- **RECORD EXCERPTS**:
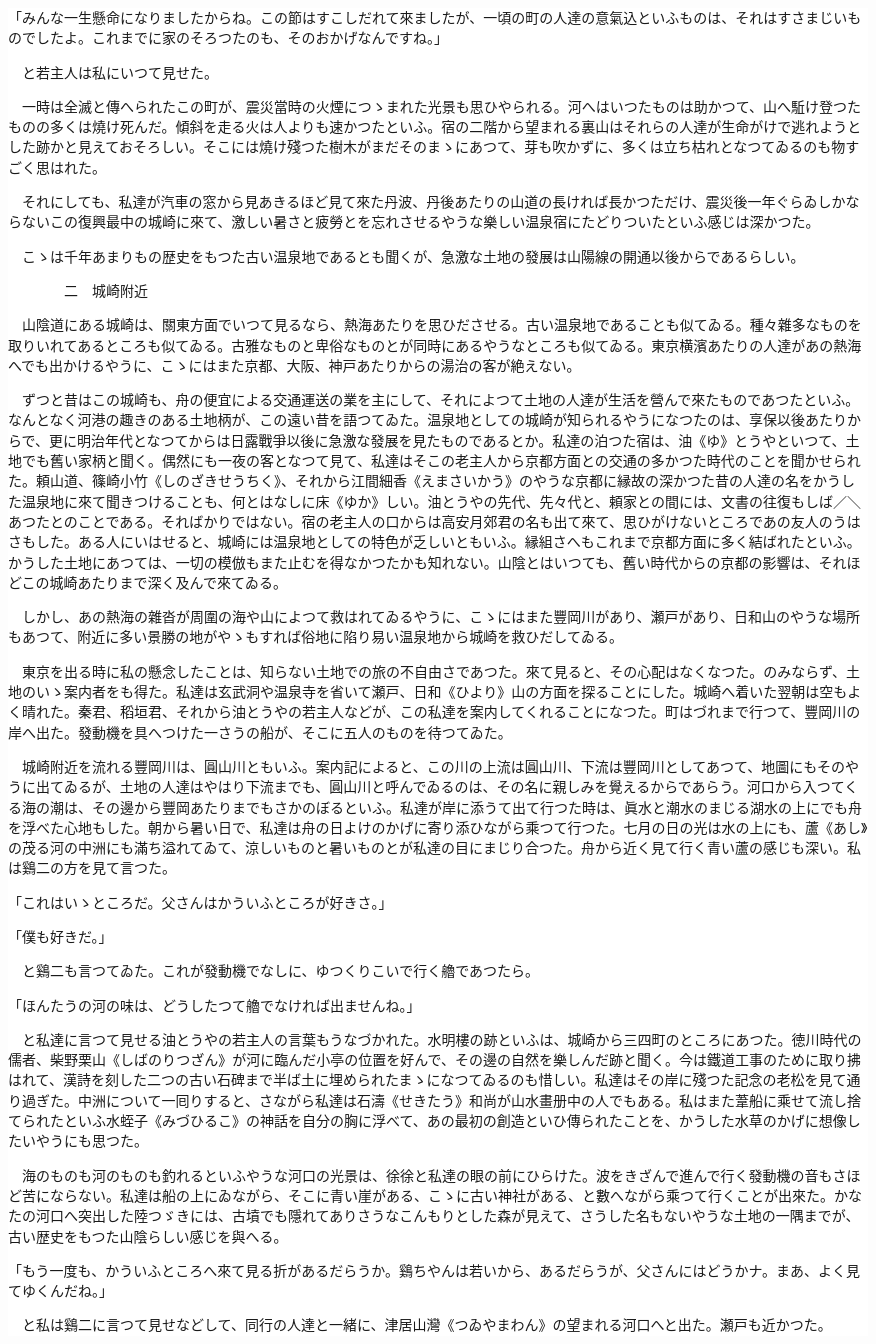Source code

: 「みんな一生懸命になりましたからね。この節はすこしだれて來ましたが、一頃の町の人達の意氣込といふものは、それはすさまじいものでしたよ。これまでに家のそろつたのも、そのおかげなんですね。」

　と若主人は私にいつて見せた。

　一時は全滅と傳へられたこの町が、震災當時の火煙につゝまれた光景も思ひやられる。河へはいつたものは助かつて、山へ駈け登つたものの多くは燒け死んだ。傾斜を走る火は人よりも速かつたといふ。宿の二階から望まれる裏山はそれらの人達が生命がけで逃れようとした跡かと見えておそろしい。そこには燒け殘つた樹木がまだそのまゝにあつて、芽も吹かずに、多くは立ち枯れとなつてゐるのも物すごく思はれた。

　それにしても、私達が汽車の窓から見あきるほど見て來た丹波、丹後あたりの山道の長ければ長かつただけ、震災後一年ぐらゐしかならないこの復興最中の城崎に來て、激しい暑さと疲勞とを忘れさせるやうな樂しい温泉宿にたどりついたといふ感じは深かつた。

　こゝは千年あまりもの歴史をもつた古い温泉地であるとも聞くが、急激な土地の發展は山陽線の開通以後からであるらしい。



　　　　二　城崎附近



　山陰道にある城崎は、關東方面でいつて見るなら、熱海あたりを思ひださせる。古い温泉地であることも似てゐる。種々雜多なものを取りいれてあるところも似てゐる。古雅なものと卑俗なものとが同時にあるやうなところも似てゐる。東京横濱あたりの人達があの熱海へでも出かけるやうに、こゝにはまた京都、大阪、神戸あたりからの湯治の客が絶えない。

　ずつと昔はこの城崎も、舟の便宜による交通運送の業を主にして、それによつて土地の人達が生活を營んで來たものであつたといふ。なんとなく河港の趣きのある土地柄が、この遠い昔を語つてゐた。温泉地としての城崎が知られるやうになつたのは、享保以後あたりからで、更に明治年代となつてからは日露戰爭以後に急激な發展を見たものであるとか。私達の泊つた宿は、油《ゆ》とうやといつて、土地でも舊い家柄と聞く。偶然にも一夜の客となつて見て、私達はそこの老主人から京都方面との交通の多かつた時代のことを聞かせられた。頼山道、篠崎小竹《しのざきせうちく》、それから江間細香《えまさいかう》のやうな京都に縁故の深かつた昔の人達の名をかうした温泉地に來て聞きつけることも、何とはなしに床《ゆか》しい。油とうやの先代、先々代と、頼家との間には、文書の往復もしば／＼あつたとのことである。そればかりではない。宿の老主人の口からは高安月郊君の名も出て來て、思ひがけないところであの友人のうはさもした。ある人にいはせると、城崎には温泉地としての特色が乏しいともいふ。縁組さへもこれまで京都方面に多く結ばれたといふ。かうした土地にあつては、一切の模倣もまた止むを得なかつたかも知れない。山陰とはいつても、舊い時代からの京都の影響は、それほどこの城崎あたりまで深く及んで來てゐる。

　しかし、あの熱海の雜沓が周圍の海や山によつて救はれてゐるやうに、こゝにはまた豐岡川があり、瀬戸があり、日和山のやうな場所もあつて、附近に多い景勝の地がやゝもすれば俗地に陷り易い温泉地から城崎を救ひだしてゐる。

　東京を出る時に私の懸念したことは、知らない土地での旅の不自由さであつた。來て見ると、その心配はなくなつた。のみならず、土地のいゝ案内者をも得た。私達は玄武洞や温泉寺を省いて瀬戸、日和《ひより》山の方面を探ることにした。城崎へ着いた翌朝は空もよく晴れた。秦君、稻垣君、それから油とうやの若主人などが、この私達を案内してくれることになつた。町はづれまで行つて、豐岡川の岸へ出た。發動機を具へつけた一さうの船が、そこに五人のものを待つてゐた。



　城崎附近を流れる豐岡川は、圓山川ともいふ。案内記によると、この川の上流は圓山川、下流は豐岡川としてあつて、地圖にもそのやうに出てゐるが、土地の人達はやはり下流までも、圓山川と呼んでゐるのは、その名に親しみを覺えるからであらう。河口から入つてくる海の潮は、その邊から豐岡あたりまでもさかのぼるといふ。私達が岸に添うて出て行つた時は、眞水と潮水のまじる湖水の上にでも舟を浮べた心地もした。朝から暑い日で、私達は舟の日よけのかげに寄り添ひながら乘つて行つた。七月の日の光は水の上にも、蘆《あし》の茂る河の中洲にも滿ち溢れてゐて、涼しいものと暑いものとが私達の目にまじり合つた。舟から近く見て行く青い蘆の感じも深い。私は鷄二の方を見て言つた。

「これはいゝところだ。父さんはかういふところが好きさ。」

「僕も好きだ。」

　と鷄二も言つてゐた。これが發動機でなしに、ゆつくりこいで行く艪であつたら。

「ほんたうの河の味は、どうしたつて艪でなければ出ませんね。」

　と私達に言つて見せる油とうやの若主人の言葉もうなづかれた。水明樓の跡といふは、城崎から三四町のところにあつた。徳川時代の儒者、柴野栗山《しばのりつざん》が河に臨んだ小亭の位置を好んで、その邊の自然を樂しんだ跡と聞く。今は鐵道工事のために取り拂はれて、漢詩を刻した二つの古い石碑まで半ば土に埋められたまゝになつてゐるのも惜しい。私達はその岸に殘つた記念の老松を見て通り過ぎた。中洲について一囘りすると、さながら私達は石濤《せきたう》和尚が山水畫册中の人でもある。私はまた葦船に乘せて流し捨てられたといふ水蛭子《みづひるこ》の神話を自分の胸に浮べて、あの最初の創造といひ傳られたことを、かうした水草のかげに想像したいやうにも思つた。

　海のものも河のものも釣れるといふやうな河口の光景は、徐徐と私達の眼の前にひらけた。波をきざんで進んで行く發動機の音もさほど苦にならない。私達は船の上にゐながら、そこに青い崖がある、こゝに古い神社がある、と數へながら乘つて行くことが出來た。かなたの河口へ突出した陸つゞきには、古墳でも隱れてありさうなこんもりとした森が見えて、さうした名もないやうな土地の一隅までが、古い歴史をもつた山陰らしい感じを與へる。

「もう一度も、かういふところへ來て見る折があるだらうか。鷄ちやんは若いから、あるだらうが、父さんにはどうかナ。まあ、よく見てゆくんだね。」

　と私は鷄二に言つて見せなどして、同行の人達と一緒に、津居山灣《つゐやまわん》の望まれる河口へと出た。瀬戸も近かつた。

- **WORK REQUIRED**: In the listing above, find the line containing "海のものも河のものも釣れると"; that line and every line after it, through the last, are to be retyped exactly.

- **RESULT**:
　海のものも河のものも釣れるといふやうな河口の光景は、徐徐と私達の眼の前にひらけた。波をきざんで進んで行く發動機の音もさほど苦にならない。私達は船の上にゐながら、そこに青い崖がある、こゝに古い神社がある、と數へながら乘つて行くことが出來た。かなたの河口へ突出した陸つゞきには、古墳でも隱れてありさうなこんもりとした森が見えて、さうした名もないやうな土地の一隅までが、古い歴史をもつた山陰らしい感じを與へる。

「もう一度も、かういふところへ來て見る折があるだらうか。鷄ちやんは若いから、あるだらうが、父さんにはどうかナ。まあ、よく見てゆくんだね。」

　と私は鷄二に言つて見せなどして、同行の人達と一緒に、津居山灣《つゐやまわん》の望まれる河口へと出た。瀬戸も近かつた。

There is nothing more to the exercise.